◆ Task prompt ◆
The lines from the top of the material through the line with "D.S. reported misconduct" are to be set down exactly. Leave the pictures out.

◆ ◆ ◆ ◆

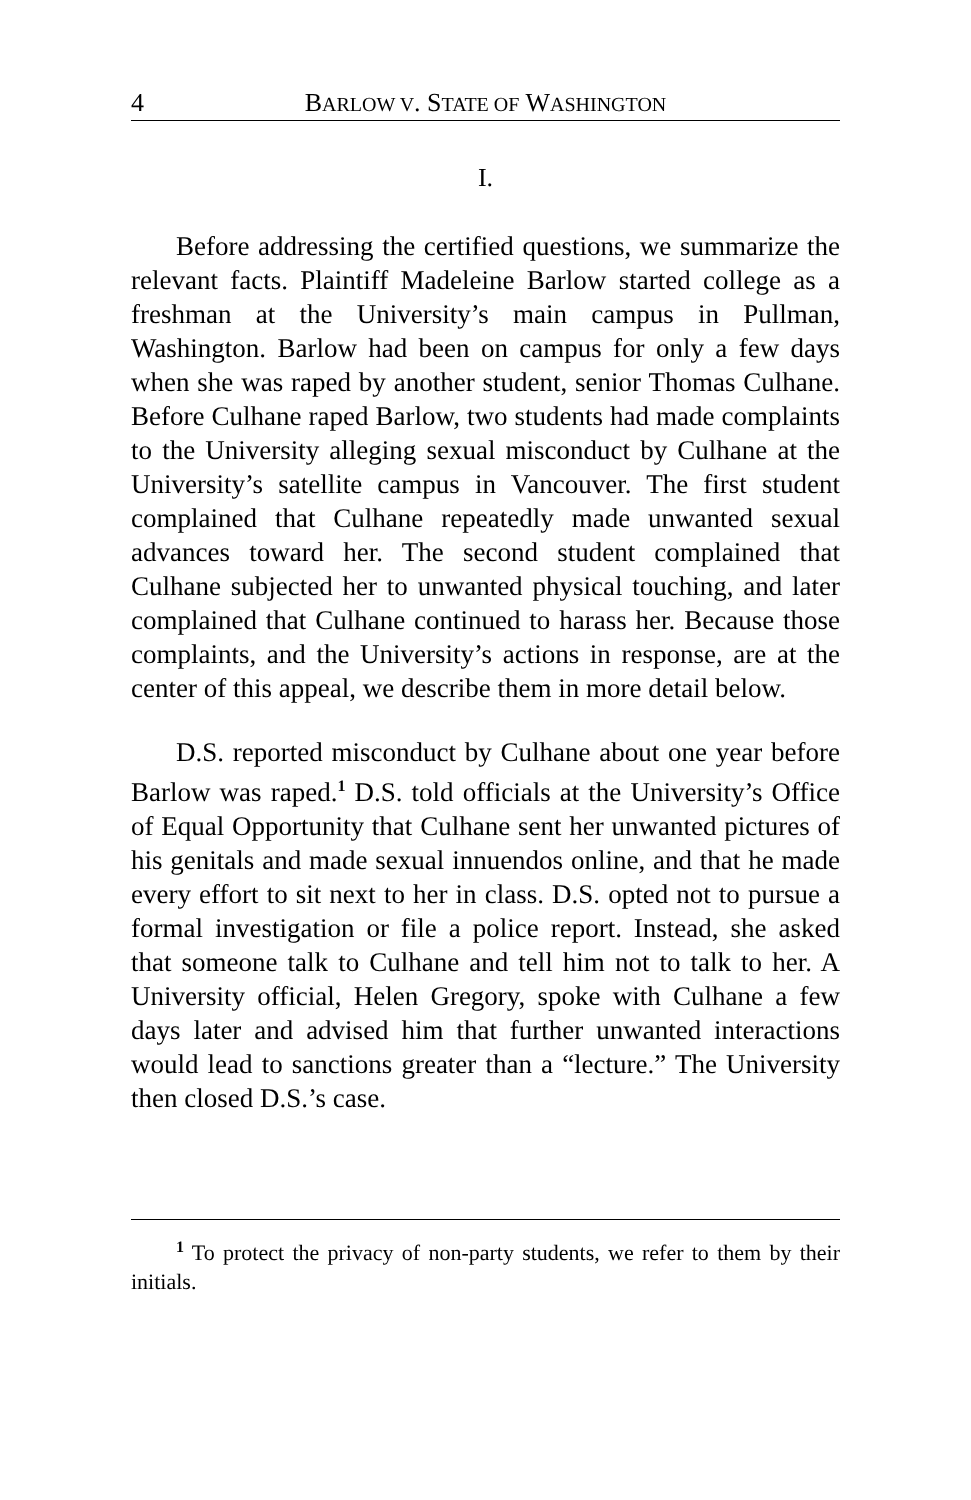4 BARLOW V. STATE OF WASHINGTON
I.
Before addressing the certified questions, we summarize the relevant facts. Plaintiff Madeleine Barlow started college as a freshman at the University’s main campus in Pullman, Washington. Barlow had been on campus for only a few days when she was raped by another student, senior Thomas Culhane. Before Culhane raped Barlow, two students had made complaints to the University alleging sexual misconduct by Culhane at the University’s satellite campus in Vancouver. The first student complained that Culhane repeatedly made unwanted sexual advances toward her. The second student complained that Culhane subjected her to unwanted physical touching, and later complained that Culhane continued to harass her. Because those complaints, and the University’s actions in response, are at the center of this appeal, we describe them in more detail below.
D.S. reported misconduct by Culhane about one year before Barlow was raped.<sup>1</sup> D.S. told officials at the University’s Office of Equal Opportunity that Culhane sent her unwanted pictures of his genitals and made sexual innuendos online, and that he made every effort to sit next to her in class. D.S. opted not to pursue a formal investigation or file a police report. Instead, she asked that someone talk to Culhane and tell him not to talk to her. A University official, Helen Gregory, spoke with Culhane a few days later and advised him that further unwanted interactions would lead to sanctions greater than a “lecture.” The University then closed D.S.’s case.
<sup>1</sup> To protect the privacy of non-party students, we refer to them by their initials.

◆ ◆ ◆ ◆

◆ Result for this exercise ◆
4 BARLOW V. STATE OF WASHINGTON
I.
Before addressing the certified questions, we summarize the relevant facts. Plaintiff Madeleine Barlow started college as a freshman at the University’s main campus in Pullman, Washington. Barlow had been on campus for only a few days when she was raped by another student, senior Thomas Culhane. Before Culhane raped Barlow, two students had made complaints to the University alleging sexual misconduct by Culhane at the University’s satellite campus in Vancouver. The first student complained that Culhane repeatedly made unwanted sexual advances toward her. The second student complained that Culhane subjected her to unwanted physical touching, and later complained that Culhane continued to harass her. Because those complaints, and the University’s actions in response, are at the center of this appeal, we describe them in more detail below.
D.S. reported misconduct by Culhane about one year before Barlow was raped.<sup>1</sup> D.S. told officials at the University’s Office of Equal Opportunity that Culhane sent her unwanted pictures of his genitals and made sexual innuendos online, and that he made every effort to sit next to her in class. D.S. opted not to pursue a formal investigation or file a police report. Instead, she asked that someone talk to Culhane and tell him not to talk to her. A University official, Helen Gregory, spoke with Culhane a few days later and advised him that further unwanted interactions would lead to sanctions greater than a “lecture.” The University then closed D.S.’s case.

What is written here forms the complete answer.